Similarly they can't do much about reducing the trade deficit they have with the U.S. because, again, they simply don't have enough money to buy U.S. products.
Also the main rational Trump gave for the tariffs is to get production back to the U.S., to "bring manufacturing back". 47.3% of Lesotho's exports are diamonds: how do you bring the "manufacturing" of that "back to the U.S."? Anyone can see it makes just about zero sense.
The Lesotho example exposes the fundamental economic incoherence of these tariffs. Rather than addressing actual trade barriers, they punish countries based on trade deficits that arise from structural economic realities.
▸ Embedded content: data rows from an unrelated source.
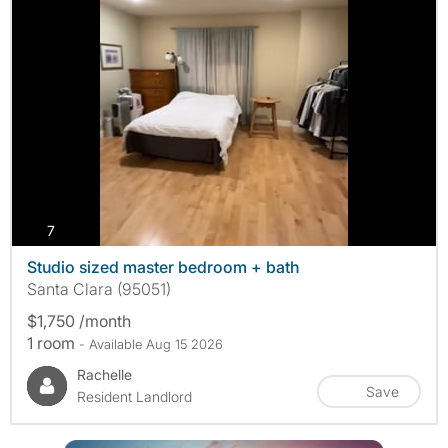
photos
7
Studio sized master bedroom + bath
Santa Clara (95051)
$1,750 /month
1 room
- Available Aug 15 2026
Rachelle
Save
Resident Landlord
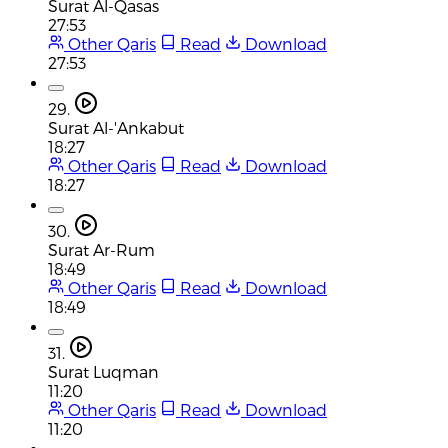
Surat Al-Qasas
27:53
Other Qaris
Read
Download
27:53
29.
Surat Al-'Ankabut
18:27
Other Qaris
Read
Download
18:27
30.
Surat Ar-Rum
18:49
Other Qaris
Read
Download
18:49
31.
Surat Luqman
11:20
Other Qaris
Read
Download
11:20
All the more countries like Lesotho which pose zero competitive threat to American industry.
Worse yet, these tariffs will likely make these structural realities even worse: the U.S. is Lesotho's second most important export destination so it's a fair bet that applying 50% tariffs on their products will make people in Lesotho even poorer, and therefore even LESS able to afford U.S. products.
But perhaps the most unfair and detrimental aspect of all this is that these tariffs represent a complete reversal of longstanding U.S. development policy, and therefore a betrayal of countries - like Lesotho - who chose to follow U.S. advice in the past.
For decades the U.S. has used preferential trade access to encourage economic development in the world's poorest nations, recognizing that trade, not just aid, could get them out of poverty and ultimately put them in a position where they too could afford iPhones or Tesla.
They're now effectively penalizing countries for following previous U.S. policy, a lesson which I bet they won't forget anytime soon.
So all in all the irony is painful: in the name of fighting unfair trade, America has just demonstrated what truly unfair trade looks like.
This isn't something designed to address genuine trade issues, but simply a mechanism based on arbitrary math to punish countries for the affront of selling more to the United States than they buy.
This might be the first large-scale application of AI technology to geopolitics.. 4o, o3 high, Gemini 2.5 pro, Claude 3.7, Grok all give the same answer to the question on how to impose tariffs easily.